* _EXERCISE_
In your copy, the records appear word for word and the pictures do not appear at all.

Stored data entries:
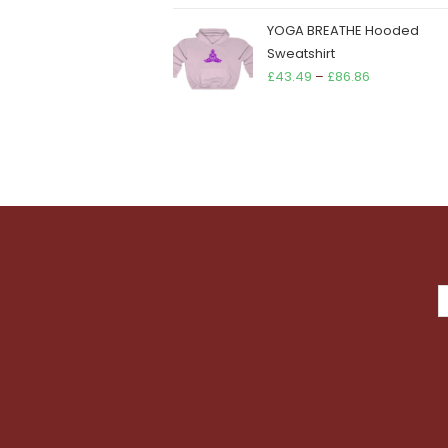
YOGA BREATHE Hooded
Sweatshirt
Price
£
43.49
–
£
86.86
range:
£43.49
through
£86.86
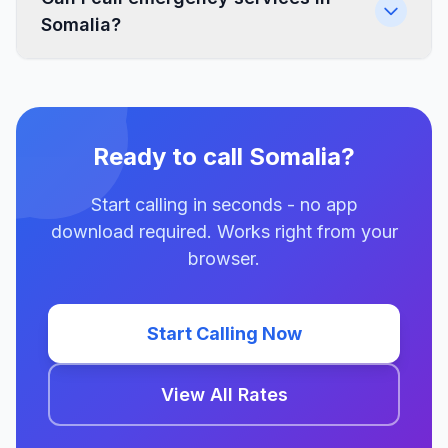
Somalia?
Ready to call Somalia?
Start calling in seconds - no app
download required. Works right from your
browser.
Start Calling Now
View All Rates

* _EXPECTED ANSWER_
YOGA BREATHE Hooded
Sweatshirt
Price
£
43.49
–
£
86.86
range:
£43.49
through
£86.86
Somalia?
Ready to call Somalia?
Start calling in seconds - no app
download required. Works right from your
browser.
Start Calling Now
View All Rates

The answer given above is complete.